Tuesday, July 25, 2017

Welcome to The Best American Essays

If I had to choose, my favorite genre of literature is literary essay. Literary essays are full of individual interpretations of life, and although they are short, tell a story, and most importantly, they're short.

Nowadays, people, including me, don't have the concentration and gluteal patience to sit down and finish a book, "a written or printed work consisting of pages glued or sewn together along one side and bound in covers". If the pages are numerous enough to be "glued or sewn," no thanks. Our millennial brains weren't trained to handle such monstrosity. If you want me to finish reading something, hand me just a few sheets of paper (single-sided), few enough to be able to be stapled with a cheap mini stapler I bought at Daiso. And are there literary works like that? Yes, Sir. The literary essays.

I was introduced to the genre of the literary essay in 2010, in English 315, The Literary Essay class, at Towson University in Maryland. Prior to that, I read and wrote works in that genre, but only known them as "nonfiction" or just "essays" (the boring version of essays of an unenlightened mind, now that the term essays feels more dear to me). The joy of reading and trying to write them was learned through two required books assigned by Professor Holly Sneeringer, The Art of the Personal Essay: An Anthology from the Classical Era to the Present and The Best American Essays 2009. The Anthology show me, wow, people from the past really got this genre down. And even though they were the stories from the past, they didn't feel old or ancient. Because even back then, life was life. And The Best American Essays show me, wow, even after 2,000 years since Seneca, there's still more to write about life.

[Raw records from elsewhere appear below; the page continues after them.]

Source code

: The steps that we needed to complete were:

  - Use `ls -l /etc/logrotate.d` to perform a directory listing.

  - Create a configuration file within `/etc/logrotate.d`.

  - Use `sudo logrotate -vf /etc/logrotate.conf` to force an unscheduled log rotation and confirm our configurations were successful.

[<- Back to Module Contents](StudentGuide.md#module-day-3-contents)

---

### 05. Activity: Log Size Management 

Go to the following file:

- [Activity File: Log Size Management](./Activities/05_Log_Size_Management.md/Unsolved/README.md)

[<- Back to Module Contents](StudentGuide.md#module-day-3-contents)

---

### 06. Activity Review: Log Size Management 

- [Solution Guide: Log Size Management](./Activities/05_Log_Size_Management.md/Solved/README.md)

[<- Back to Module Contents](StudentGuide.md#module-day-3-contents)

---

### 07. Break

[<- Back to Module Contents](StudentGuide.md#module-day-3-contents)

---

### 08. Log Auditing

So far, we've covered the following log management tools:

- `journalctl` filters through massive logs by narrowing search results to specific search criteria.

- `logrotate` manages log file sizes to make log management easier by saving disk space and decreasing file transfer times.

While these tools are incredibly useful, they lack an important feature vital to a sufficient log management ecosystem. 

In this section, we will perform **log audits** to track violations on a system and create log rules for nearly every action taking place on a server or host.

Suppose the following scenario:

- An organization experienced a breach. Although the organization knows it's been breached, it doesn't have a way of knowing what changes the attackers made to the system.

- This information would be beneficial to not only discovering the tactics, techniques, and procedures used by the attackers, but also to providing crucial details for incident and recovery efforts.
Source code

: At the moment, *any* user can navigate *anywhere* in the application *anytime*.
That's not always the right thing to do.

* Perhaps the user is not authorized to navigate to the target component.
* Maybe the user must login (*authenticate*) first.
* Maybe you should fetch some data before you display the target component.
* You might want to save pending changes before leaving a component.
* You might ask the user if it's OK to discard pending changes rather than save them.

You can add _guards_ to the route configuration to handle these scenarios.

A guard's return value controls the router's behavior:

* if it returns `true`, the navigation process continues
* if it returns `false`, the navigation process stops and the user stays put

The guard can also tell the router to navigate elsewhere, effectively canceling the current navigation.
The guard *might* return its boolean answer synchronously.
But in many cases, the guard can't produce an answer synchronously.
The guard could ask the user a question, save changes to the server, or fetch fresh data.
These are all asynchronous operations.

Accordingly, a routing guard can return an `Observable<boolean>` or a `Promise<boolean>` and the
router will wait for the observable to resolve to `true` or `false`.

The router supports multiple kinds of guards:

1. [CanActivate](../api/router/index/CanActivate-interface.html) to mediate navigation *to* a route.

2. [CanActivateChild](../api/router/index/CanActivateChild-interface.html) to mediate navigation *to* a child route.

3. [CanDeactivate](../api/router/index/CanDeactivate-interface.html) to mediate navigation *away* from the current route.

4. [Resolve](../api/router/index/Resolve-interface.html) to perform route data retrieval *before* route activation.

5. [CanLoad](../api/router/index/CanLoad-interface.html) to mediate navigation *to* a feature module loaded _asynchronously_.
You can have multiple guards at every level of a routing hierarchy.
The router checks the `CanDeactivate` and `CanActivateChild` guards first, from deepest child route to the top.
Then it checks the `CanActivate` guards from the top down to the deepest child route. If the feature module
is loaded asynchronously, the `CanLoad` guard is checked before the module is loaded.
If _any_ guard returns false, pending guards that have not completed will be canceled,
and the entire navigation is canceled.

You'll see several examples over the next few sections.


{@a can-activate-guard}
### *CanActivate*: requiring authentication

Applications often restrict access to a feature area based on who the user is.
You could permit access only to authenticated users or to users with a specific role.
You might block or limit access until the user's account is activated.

As an essay reader and writer, I like The Best American Essays Series because if someone can say something is the best, they must have some confidence in what they publish, especially if they've been doing it for more than 30 years. As a writer who wants to be a published essayist someday, I wanted to learn from the best.

Now, welcome to this blog. If you read this far, you should know that this isn't a blog created by the Series' publisher Houghton Mifflin Harcourt. This blog is just my personal companion for reading The Best American Essays Series. It is a companion that helps me to organize things I find in the Series to help me answer some of the questions:
  • How does the publisher describe the featured writers? What accomplishments are highlighted, such as some of the awards they received?
  • What is the publication that published the most essays selected for the Series?
  • Who is the essayist selected the most in the Series?
  •  If a writer was featured on the series more than one time, how did that author's biography change over the years?

Also on this blog you will find book descriptions readily available from the back cover of each book, along with the table of contents containing the titles, the essayists, and the original publication where the essays were originally featured. And whenever possible, I try to put links to the actual essays if they are available for free on the original publishers' websites. And for some of the essays, sadly, you will find that the original publishers have went out of business.

My goal, eventually, is to write a response essay to every essay featured on the series. Because you never know, someone may be dreading reading these essays late at night, just because they are assigned to read them by his/her professor. And if I can help ease the burden of completing an assignment, he/she may be freed to experience the joy of reading essays as I did.

I hope you enjoy this blog for what it has to offer, and I hope you fully enjoy the art of literary essays.

But until then, read an essay today. Essays will turn your life's happenings to meanings.